▶ _Work item_:
Starting at the line with "toaster: present [680,563,721,613]" and going on through the line with "decorative bowl: none [490,605,569,692]", reproduce each line in the records below exactly and nothing more.

▶ _Supplied entries_:
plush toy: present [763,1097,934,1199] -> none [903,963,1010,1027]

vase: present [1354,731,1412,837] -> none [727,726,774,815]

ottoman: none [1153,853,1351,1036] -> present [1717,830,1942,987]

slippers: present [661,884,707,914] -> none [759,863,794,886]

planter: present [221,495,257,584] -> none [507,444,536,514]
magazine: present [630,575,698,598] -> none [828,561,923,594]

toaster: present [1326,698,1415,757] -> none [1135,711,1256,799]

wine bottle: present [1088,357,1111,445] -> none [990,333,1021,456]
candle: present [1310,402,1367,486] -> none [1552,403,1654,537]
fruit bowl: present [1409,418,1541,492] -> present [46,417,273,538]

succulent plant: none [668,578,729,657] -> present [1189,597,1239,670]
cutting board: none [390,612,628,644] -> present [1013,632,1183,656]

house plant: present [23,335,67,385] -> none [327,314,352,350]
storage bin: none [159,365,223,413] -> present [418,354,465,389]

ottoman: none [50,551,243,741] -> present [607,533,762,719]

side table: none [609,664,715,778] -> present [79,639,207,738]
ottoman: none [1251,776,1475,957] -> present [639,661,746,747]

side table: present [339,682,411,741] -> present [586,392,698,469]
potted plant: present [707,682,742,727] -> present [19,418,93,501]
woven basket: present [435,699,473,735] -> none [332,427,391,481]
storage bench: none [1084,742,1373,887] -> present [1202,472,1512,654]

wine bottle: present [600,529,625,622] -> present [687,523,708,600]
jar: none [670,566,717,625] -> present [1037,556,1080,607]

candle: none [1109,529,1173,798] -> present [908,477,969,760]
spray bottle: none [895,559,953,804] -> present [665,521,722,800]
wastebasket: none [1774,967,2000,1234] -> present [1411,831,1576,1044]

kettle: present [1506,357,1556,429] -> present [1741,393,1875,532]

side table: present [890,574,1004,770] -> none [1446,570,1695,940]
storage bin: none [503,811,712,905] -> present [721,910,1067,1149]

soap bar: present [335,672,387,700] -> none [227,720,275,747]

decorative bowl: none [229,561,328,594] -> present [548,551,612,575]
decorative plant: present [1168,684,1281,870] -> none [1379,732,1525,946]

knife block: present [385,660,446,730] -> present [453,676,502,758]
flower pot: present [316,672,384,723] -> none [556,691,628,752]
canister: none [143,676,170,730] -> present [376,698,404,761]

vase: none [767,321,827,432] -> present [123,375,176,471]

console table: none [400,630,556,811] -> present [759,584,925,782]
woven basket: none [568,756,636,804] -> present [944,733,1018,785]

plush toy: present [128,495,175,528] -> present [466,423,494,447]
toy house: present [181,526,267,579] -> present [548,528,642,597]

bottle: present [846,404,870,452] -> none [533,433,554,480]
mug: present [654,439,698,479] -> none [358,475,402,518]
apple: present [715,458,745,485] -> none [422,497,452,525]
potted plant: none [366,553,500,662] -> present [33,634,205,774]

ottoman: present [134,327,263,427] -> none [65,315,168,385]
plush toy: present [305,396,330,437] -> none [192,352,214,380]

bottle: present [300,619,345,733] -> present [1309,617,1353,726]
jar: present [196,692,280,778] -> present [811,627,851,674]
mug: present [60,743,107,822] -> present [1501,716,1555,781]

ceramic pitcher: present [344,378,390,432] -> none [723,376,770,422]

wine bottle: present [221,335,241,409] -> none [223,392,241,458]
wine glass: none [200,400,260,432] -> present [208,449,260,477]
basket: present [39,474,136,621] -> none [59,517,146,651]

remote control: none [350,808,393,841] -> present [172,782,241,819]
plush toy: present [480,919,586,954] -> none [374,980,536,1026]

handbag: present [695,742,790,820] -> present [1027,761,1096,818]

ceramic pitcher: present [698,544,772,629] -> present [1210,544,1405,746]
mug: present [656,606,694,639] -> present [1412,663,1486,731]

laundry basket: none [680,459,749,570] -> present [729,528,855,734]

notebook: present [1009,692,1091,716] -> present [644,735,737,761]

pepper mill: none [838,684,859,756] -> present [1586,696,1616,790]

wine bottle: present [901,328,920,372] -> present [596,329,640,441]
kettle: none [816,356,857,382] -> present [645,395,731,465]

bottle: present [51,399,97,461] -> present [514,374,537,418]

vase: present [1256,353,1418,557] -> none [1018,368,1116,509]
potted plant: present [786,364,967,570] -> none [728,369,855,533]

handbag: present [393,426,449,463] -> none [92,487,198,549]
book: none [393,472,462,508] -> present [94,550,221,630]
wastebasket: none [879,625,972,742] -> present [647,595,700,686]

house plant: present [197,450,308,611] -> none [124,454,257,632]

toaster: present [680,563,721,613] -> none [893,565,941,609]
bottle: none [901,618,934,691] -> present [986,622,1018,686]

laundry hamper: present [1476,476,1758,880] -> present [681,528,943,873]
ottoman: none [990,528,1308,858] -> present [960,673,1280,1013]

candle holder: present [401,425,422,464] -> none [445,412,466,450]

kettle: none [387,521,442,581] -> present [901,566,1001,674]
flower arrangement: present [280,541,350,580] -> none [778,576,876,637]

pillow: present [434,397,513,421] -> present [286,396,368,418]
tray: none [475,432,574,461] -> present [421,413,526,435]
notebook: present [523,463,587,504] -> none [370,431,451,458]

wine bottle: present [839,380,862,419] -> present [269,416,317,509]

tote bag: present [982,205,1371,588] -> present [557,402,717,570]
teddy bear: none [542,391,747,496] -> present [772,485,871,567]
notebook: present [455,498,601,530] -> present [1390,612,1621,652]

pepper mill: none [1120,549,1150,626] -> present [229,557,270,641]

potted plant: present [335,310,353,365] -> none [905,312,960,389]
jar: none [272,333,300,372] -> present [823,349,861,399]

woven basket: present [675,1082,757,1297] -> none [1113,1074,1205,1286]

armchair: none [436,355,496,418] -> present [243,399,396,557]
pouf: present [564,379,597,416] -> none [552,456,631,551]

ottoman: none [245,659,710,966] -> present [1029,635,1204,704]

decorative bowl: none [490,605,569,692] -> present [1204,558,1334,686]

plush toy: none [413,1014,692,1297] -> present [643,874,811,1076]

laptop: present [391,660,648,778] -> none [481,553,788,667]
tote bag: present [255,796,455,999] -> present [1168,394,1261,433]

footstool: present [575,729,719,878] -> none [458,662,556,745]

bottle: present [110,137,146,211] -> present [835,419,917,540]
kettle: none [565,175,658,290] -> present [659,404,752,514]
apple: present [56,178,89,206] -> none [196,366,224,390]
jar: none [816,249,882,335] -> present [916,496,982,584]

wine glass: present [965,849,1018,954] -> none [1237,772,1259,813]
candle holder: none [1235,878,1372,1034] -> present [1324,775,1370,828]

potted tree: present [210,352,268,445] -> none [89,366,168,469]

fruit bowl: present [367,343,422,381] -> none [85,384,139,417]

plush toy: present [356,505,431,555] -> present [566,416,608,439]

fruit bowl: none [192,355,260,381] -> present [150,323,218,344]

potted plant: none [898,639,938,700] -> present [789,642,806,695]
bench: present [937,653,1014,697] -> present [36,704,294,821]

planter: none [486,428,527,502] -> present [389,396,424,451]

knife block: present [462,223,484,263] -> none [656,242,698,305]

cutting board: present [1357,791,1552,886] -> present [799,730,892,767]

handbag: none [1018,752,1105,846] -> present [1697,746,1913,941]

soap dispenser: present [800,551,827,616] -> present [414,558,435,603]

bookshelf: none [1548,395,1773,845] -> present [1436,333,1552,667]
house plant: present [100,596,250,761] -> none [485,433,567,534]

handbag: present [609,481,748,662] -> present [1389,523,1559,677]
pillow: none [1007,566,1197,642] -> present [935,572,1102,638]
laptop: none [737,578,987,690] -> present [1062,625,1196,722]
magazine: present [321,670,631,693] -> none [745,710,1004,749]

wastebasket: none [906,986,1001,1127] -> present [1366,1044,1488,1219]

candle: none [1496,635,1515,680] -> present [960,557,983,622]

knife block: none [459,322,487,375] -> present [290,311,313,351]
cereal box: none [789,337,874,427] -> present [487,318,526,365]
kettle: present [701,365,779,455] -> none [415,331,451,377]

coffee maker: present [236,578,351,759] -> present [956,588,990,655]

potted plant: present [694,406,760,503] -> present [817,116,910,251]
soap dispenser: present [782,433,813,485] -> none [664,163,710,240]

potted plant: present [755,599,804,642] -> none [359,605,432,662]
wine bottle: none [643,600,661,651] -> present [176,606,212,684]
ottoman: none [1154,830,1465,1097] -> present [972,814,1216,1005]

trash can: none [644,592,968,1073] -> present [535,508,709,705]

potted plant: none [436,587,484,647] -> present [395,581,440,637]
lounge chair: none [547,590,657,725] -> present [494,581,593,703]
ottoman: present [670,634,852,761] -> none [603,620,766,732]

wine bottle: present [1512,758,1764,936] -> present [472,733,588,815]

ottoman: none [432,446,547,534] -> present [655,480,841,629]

▶ _Output for this exercise_:
toaster: present [680,563,721,613] -> none [893,565,941,609]
bottle: none [901,618,934,691] -> present [986,622,1018,686]

laundry hamper: present [1476,476,1758,880] -> present [681,528,943,873]
ottoman: none [990,528,1308,858] -> present [960,673,1280,1013]

candle holder: present [401,425,422,464] -> none [445,412,466,450]

kettle: none [387,521,442,581] -> present [901,566,1001,674]
flower arrangement: present [280,541,350,580] -> none [778,576,876,637]

pillow: present [434,397,513,421] -> present [286,396,368,418]
tray: none [475,432,574,461] -> present [421,413,526,435]
notebook: present [523,463,587,504] -> none [370,431,451,458]

wine bottle: present [839,380,862,419] -> present [269,416,317,509]

tote bag: present [982,205,1371,588] -> present [557,402,717,570]
teddy bear: none [542,391,747,496] -> present [772,485,871,567]
notebook: present [455,498,601,530] -> present [1390,612,1621,652]

pepper mill: none [1120,549,1150,626] -> present [229,557,270,641]

potted plant: present [335,310,353,365] -> none [905,312,960,389]
jar: none [272,333,300,372] -> present [823,349,861,399]

woven basket: present [675,1082,757,1297] -> none [1113,1074,1205,1286]

armchair: none [436,355,496,418] -> present [243,399,396,557]
pouf: present [564,379,597,416] -> none [552,456,631,551]

ottoman: none [245,659,710,966] -> present [1029,635,1204,704]

decorative bowl: none [490,605,569,692] -> present [1204,558,1334,686]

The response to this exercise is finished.